**Work item**
Quote the passage of the text on repossessing a dwelling starting at "Under Québec law, lessees" and ending at "can repossess a dwelling?".
==== Text ====
Lessor’s Right to Terminate a Lease

Repossessing a Dwelling

Download the PDF: Notice of repossession

Download the PDF: Reply to a notice of repossession

Under Québec law, lessees who comply with all of the conditions of their lease can stay in their dwelling as long as they wish. This is known as the right to maintain occupancy.

There are, however, exceptions to this rule, and repossessing a dwelling is one of them.

Who can repossess a dwelling?

A lessor, who is the owner of an immovable, can retake possession of a dwelling in the immovable.

A co-owner of an immovable held in undivided co-ownership can also repossess a dwelling on the condition there is only one other co-owner who is his or her spouse1.

In the other cases, repossession of a dwelling by the owner of an immovable held in co-ownership is impossible, barring the two exceptions mentioned at the end of this section.

In the event the immovable is sold, it is up to the new owner to take steps toward repossession, once the sale of the immovable has been concluded, not as of the signing of a promise to purchase.

For what reasons can an owner-lessor repossess a dwelling?

  • to live there himself or herself;
  • to have his or her father, mother, son or daughter live there;
  • to have live there any other relative or person connected2 by marriage or a civil union of whom the owner-lessor is the main material or moral support;
  • to have live there a former spouse of whom the owner-lessor is still the main material or moral support following their separation from bed and board or the dissolution of their civil union3.
==== Record excerpts ====
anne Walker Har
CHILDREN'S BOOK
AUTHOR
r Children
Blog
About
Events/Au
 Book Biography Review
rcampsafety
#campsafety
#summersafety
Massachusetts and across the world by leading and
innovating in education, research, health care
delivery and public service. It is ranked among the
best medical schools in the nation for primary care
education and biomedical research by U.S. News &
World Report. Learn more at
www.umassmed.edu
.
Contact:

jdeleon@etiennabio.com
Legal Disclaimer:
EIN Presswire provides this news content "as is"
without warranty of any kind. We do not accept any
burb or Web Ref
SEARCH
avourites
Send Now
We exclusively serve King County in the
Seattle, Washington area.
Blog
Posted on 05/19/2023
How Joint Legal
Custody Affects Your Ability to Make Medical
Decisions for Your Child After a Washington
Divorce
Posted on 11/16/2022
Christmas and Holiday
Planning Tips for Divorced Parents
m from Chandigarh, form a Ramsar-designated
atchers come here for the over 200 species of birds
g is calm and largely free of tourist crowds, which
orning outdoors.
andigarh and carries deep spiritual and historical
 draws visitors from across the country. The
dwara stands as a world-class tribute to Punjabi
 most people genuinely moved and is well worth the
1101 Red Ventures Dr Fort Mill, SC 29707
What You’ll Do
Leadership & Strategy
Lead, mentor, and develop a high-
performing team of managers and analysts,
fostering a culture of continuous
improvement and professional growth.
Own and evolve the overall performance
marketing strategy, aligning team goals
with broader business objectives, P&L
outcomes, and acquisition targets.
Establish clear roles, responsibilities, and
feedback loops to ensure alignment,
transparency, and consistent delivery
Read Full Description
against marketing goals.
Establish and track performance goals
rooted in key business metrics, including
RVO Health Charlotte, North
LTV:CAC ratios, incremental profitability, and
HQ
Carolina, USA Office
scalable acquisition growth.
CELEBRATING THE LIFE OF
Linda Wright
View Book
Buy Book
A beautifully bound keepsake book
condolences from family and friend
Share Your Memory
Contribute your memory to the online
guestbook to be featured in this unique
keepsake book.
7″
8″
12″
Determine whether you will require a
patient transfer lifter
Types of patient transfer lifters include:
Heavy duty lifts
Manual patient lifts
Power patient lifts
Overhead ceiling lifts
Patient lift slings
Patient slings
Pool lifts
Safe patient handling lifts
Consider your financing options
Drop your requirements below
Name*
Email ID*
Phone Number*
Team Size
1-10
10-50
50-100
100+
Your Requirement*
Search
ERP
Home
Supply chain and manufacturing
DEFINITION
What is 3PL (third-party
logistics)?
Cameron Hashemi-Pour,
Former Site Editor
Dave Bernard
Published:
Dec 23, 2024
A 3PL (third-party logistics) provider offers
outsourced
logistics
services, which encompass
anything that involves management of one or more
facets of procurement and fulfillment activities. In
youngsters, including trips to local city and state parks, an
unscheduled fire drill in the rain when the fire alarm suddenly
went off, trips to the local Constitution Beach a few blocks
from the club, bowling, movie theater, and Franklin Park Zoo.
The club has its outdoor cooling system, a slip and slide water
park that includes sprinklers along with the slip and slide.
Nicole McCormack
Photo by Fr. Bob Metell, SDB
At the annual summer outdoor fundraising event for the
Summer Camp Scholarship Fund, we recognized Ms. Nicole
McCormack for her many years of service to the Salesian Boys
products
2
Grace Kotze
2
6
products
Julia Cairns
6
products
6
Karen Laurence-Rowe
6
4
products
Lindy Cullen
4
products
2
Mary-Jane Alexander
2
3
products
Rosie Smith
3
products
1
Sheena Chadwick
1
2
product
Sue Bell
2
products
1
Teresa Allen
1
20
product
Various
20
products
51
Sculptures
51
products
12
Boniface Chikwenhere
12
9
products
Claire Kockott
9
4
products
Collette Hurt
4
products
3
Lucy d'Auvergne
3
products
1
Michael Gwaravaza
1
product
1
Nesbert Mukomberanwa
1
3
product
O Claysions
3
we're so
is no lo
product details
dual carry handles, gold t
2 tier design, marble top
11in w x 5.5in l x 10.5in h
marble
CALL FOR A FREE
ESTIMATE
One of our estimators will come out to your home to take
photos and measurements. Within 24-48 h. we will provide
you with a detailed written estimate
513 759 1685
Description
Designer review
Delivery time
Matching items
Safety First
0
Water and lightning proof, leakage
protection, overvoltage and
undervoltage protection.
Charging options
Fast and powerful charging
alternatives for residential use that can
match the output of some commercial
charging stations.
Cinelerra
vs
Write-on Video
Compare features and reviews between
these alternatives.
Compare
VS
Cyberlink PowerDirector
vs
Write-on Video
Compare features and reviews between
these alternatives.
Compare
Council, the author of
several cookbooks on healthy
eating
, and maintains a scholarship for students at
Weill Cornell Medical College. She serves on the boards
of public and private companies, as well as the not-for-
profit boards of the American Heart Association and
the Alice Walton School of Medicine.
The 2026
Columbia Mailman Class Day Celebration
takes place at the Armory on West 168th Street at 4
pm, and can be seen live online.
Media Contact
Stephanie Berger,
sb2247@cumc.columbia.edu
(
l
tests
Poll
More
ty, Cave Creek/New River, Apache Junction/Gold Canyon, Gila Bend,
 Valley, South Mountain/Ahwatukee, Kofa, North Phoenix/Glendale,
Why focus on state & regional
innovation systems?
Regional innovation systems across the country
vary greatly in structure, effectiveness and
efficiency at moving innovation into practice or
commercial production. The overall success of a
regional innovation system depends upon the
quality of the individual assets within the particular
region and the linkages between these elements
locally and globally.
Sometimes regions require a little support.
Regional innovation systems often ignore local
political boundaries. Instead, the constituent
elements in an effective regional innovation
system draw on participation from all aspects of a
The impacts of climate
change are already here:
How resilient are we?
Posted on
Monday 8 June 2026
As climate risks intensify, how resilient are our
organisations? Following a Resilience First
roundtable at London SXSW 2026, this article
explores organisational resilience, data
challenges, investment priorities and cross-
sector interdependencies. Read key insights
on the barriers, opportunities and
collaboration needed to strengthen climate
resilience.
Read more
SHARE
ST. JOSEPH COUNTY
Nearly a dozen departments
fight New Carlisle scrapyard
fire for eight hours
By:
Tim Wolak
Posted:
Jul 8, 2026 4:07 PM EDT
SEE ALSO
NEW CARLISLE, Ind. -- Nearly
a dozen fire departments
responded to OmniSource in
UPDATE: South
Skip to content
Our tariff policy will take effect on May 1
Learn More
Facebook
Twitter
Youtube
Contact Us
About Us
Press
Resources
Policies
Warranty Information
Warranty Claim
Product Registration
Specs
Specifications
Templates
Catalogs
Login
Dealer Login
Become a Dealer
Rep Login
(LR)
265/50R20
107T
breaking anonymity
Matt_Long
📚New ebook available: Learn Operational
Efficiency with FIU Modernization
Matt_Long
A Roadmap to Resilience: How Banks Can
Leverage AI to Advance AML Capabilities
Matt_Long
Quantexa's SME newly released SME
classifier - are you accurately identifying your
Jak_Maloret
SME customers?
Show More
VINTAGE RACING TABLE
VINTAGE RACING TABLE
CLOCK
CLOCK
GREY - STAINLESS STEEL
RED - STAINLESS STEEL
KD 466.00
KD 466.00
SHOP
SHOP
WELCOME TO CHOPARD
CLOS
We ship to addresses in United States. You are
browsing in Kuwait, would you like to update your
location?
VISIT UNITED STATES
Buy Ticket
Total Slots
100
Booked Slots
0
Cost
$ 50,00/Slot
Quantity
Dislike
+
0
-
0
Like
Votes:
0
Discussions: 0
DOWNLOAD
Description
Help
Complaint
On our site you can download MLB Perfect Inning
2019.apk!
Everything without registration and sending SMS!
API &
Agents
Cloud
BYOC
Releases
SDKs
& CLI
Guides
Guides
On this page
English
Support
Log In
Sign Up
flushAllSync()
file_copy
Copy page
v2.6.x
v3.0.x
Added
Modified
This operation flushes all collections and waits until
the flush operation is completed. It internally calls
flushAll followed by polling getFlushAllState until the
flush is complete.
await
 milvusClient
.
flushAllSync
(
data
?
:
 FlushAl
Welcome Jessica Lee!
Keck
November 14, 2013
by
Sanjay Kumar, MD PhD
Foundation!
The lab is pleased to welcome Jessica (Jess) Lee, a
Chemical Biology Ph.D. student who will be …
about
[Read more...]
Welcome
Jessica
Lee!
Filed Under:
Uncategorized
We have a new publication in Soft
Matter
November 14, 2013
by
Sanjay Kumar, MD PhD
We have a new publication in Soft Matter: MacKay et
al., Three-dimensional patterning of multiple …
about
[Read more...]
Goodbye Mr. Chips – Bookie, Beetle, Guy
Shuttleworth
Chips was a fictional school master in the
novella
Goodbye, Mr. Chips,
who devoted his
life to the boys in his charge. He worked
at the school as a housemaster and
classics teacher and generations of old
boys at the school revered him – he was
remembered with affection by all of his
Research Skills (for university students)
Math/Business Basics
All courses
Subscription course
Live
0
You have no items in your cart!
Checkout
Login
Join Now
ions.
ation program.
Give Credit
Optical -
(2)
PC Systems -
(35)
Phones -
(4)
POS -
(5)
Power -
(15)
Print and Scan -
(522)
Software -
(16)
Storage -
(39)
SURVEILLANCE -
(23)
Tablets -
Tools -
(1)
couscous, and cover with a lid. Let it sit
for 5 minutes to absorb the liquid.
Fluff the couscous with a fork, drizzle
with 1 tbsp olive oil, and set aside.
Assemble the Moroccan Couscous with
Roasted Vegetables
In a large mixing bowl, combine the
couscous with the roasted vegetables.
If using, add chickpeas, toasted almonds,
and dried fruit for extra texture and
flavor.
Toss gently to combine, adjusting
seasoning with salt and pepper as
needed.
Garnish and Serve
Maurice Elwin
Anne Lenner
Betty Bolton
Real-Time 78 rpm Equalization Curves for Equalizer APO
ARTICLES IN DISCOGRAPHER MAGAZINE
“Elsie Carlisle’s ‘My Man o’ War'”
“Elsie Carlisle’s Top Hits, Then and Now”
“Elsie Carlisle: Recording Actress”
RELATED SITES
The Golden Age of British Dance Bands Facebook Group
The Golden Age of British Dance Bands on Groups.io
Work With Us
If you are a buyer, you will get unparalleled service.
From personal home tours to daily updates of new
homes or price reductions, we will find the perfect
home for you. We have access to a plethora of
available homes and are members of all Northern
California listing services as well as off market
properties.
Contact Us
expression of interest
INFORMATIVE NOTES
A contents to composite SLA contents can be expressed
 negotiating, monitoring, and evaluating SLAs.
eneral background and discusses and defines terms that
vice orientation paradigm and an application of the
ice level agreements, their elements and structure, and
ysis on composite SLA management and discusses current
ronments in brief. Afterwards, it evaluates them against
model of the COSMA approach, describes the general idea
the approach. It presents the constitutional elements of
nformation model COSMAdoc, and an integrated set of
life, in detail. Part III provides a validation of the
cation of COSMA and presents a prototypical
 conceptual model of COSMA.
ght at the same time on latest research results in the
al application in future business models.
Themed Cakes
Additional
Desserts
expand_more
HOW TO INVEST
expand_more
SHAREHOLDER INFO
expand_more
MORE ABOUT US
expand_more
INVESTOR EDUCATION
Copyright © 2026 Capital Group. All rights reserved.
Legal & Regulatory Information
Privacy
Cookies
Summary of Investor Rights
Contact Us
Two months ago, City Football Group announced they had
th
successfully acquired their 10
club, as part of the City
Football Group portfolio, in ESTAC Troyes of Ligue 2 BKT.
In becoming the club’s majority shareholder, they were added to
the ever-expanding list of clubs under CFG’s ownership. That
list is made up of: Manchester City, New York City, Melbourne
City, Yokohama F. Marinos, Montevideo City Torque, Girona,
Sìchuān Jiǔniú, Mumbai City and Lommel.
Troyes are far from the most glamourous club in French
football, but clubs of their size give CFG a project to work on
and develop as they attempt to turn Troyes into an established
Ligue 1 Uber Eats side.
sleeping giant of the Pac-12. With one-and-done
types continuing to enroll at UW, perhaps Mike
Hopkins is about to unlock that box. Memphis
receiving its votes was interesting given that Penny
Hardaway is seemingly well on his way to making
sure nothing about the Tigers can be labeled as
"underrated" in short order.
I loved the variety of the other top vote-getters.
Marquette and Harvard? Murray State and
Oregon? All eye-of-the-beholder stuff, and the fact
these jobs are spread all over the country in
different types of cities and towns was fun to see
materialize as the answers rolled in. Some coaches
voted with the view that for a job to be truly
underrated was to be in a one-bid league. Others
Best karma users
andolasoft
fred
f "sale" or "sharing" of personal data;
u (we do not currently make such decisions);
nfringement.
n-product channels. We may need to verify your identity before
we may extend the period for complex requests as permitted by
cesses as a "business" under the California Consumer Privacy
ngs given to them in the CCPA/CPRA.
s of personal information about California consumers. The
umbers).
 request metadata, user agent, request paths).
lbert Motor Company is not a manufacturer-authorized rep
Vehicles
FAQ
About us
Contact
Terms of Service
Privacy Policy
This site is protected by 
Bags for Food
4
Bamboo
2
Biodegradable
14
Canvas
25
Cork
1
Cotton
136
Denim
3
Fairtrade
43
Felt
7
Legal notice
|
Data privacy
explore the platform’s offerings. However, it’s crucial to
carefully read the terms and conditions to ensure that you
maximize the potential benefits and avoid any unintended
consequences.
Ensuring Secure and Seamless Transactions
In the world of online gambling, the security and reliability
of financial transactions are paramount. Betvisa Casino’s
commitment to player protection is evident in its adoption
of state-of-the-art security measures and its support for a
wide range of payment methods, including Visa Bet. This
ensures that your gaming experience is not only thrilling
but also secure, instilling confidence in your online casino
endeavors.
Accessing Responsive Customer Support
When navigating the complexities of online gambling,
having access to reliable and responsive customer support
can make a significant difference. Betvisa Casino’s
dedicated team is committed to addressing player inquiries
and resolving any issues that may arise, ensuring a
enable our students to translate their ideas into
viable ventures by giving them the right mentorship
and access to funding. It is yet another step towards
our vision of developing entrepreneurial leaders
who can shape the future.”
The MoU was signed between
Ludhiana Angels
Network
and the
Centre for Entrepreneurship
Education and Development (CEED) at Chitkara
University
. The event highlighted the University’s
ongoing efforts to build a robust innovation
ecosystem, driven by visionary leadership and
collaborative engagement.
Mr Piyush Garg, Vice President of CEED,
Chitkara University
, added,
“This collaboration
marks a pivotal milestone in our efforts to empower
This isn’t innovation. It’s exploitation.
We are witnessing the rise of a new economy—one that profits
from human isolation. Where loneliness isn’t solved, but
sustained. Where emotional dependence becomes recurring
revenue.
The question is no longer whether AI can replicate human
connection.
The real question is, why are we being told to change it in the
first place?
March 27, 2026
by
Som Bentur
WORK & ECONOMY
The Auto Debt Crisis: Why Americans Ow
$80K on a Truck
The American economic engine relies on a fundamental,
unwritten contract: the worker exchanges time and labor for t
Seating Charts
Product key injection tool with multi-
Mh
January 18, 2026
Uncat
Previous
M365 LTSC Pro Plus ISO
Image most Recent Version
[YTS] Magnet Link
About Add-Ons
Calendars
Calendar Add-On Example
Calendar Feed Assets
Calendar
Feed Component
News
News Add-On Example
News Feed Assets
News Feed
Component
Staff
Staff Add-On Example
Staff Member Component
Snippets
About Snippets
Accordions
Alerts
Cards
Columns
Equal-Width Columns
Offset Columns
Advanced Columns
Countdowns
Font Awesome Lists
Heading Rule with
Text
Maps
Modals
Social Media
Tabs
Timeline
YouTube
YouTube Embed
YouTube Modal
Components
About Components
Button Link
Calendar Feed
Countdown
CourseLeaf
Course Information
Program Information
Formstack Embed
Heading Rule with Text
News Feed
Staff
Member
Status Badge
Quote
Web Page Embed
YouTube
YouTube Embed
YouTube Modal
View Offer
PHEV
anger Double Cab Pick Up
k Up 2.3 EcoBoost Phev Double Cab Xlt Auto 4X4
====
**Solution to the exercise**
Under Québec law, lessees who comply with all of the conditions of their lease can stay in their dwelling as long as they wish. This is known as the right to maintain occupancy.

There are, however, exceptions to this rule, and repossessing a dwelling is one of them.

Who can repossess a dwelling?